This project is a simple web scraper built using Node.js and Puppeteer. It extracts data from a website, processes it, and saves the results into a JSON file. Perfect for beginners or anyone looking to automate web data extraction.
- Automates browsing using Puppeteer.
- Extracts and processes data from web pages.
- Saves scraped data to a JSON file.
- Node.js: Ensure Node.js is installed on your system.

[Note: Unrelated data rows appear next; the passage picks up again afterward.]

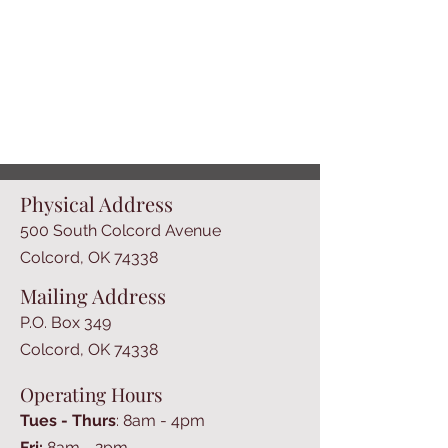
Physical Address
500 South Colcord Avenue
Colcord, OK 74338
Mailing Address
P.O. Box 349
Colcord, OK 74338
Operating Hours
Tues - Thurs
: 8am - 4pm
​​Fri:
8am - 2pm​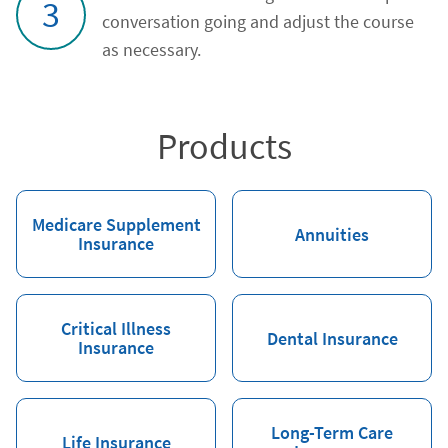
3
conversation going and adjust the course
as necessary.
Products
Medicare Supplement
Annuities
Insurance
Critical Illness
Dental Insurance
Insurance
Long-Term Care
Life Insurance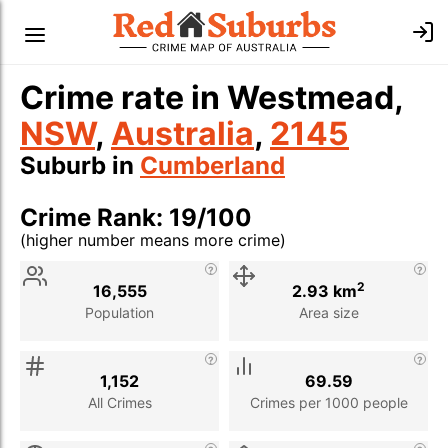
Crime rate in Westmead,
NSW
,
Australia
,
2145
Suburb in
Cumberland
Crime Rank: 19/100
(higher number means more crime)
Stat
Value
Description
2
16,555
2.93 km
Population
Area size
1,152
69.59
All Crimes
Crimes per 1000 people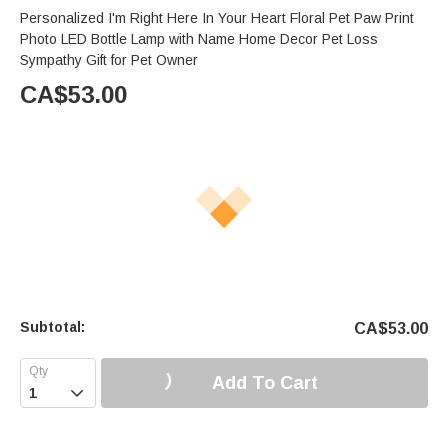
Personalized I'm Right Here In Your Heart Floral Pet Paw Print
Photo LED Bottle Lamp with Name Home Decor Pet Loss
Sympathy Gift for Pet Owner
CA$
53.00
Subtotal:
CA$
53.00
Add To Cart


Download Node.js
Follow these steps to set up and run the scraper:
-
Install Node.js
- Download and install the latest version of Node.js from the official website.
-
Clone or Download this Project
- Download or clone this repository to your local machine.
-
Install Dependencies
- Open a terminal in the project directory and run the following command:
npm install
- Open a terminal in the project directory and run the following command:
-
Start the Server
- To start the server, run the following command in the terminal:
npm start
- To start the server, run the following command in the terminal:
-
Access the Scraper
- Open your browser and go to:
http://localhost:8080/scrape
- Input the location you want to scrape before proceeding.
- Open your browser and go to:
- The scraped data will be saved to a JSON file named
product_data.json
in the project directory.
controllers/scrape.js
: Contains the scraping logic.product_data.json
: Stores the output of the scraper.
- Ensure the target website allows scraping and complies with its terms of service.
- Modify the scraper logic as needed to suit your requirements.
This project is open-source and available for personal or educational use.